To hunt “diamonds” on the ranch, book the Pinzgauer Vineyard Tour, a ride on an ATV that includes a stop at the Diamond Vineyard. This vineyard sits at a high elevation, 1,700 feet, where rains erode the earth and expose the gems. Christian Ahlmann, vice president of operations at Sigma Six, says that the “diamonds” there feature the known color variations, as well as blue.

Ms. Ahlmann explains that the young volcanic soil in the Diamond Vineyard has not weathered sufficiently to offer much nutrition to the vines. This lack of nutrition results in stressing of the plants, which produces a glass of excellent red wine. They call it Six Sigma Diamond Mine Red Blend.

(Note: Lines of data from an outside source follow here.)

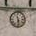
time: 11:28
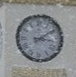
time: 3:09
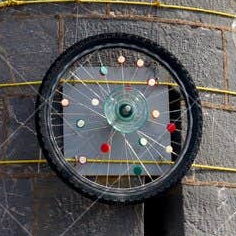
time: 6:56
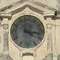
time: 4:16
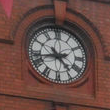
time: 4:42
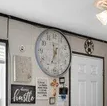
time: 11:33
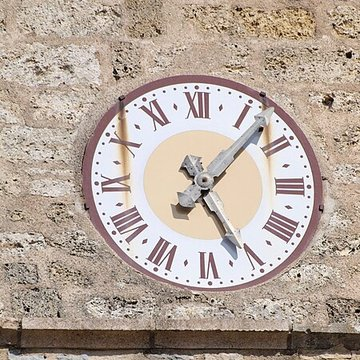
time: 5:07
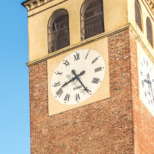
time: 8:25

Six Sigma books reserved tours on Saturdays at 10 a.m., noon and 2 p.m., as well as private tours throughout the week. On a typical hunt, guests disembark from the ATV and spend 10 or 15 minutes hunting. From October through April, the rains expose stones that range to dime-size. They are distributed freely and don’t require a lengthy search.

Lake County diamonds originated during eruptions of nearby Mount Konocti, a local landmark overlooking expansive Clear Lake. The accompanying lava flows occurred between 350,000 and 13,000 years in the past, but Mount Konocti bears an official high threat eruptive potential to this day.

Culture of Collecting

Adjacent Clear Lake is the oldest lake in America, at nearly 500,000 years; and at over 43,000 acres, the largest lake entirely within California. A long-held belief is that the magma chamber that yielded the “diamonds” extends into the body of the lake itself.

These gems display color effects similar to those of genuine diamonds. The sun shone on my large specimen and produced pink and blue points of light that my memory recognized from diamond rings. Such similarity has led to countless specimens faceted and worn.

Rainbows, moon legends – this is the true California culture of light and romance. These are objects borne of violent eruptions that people hold up to the sun in wonder.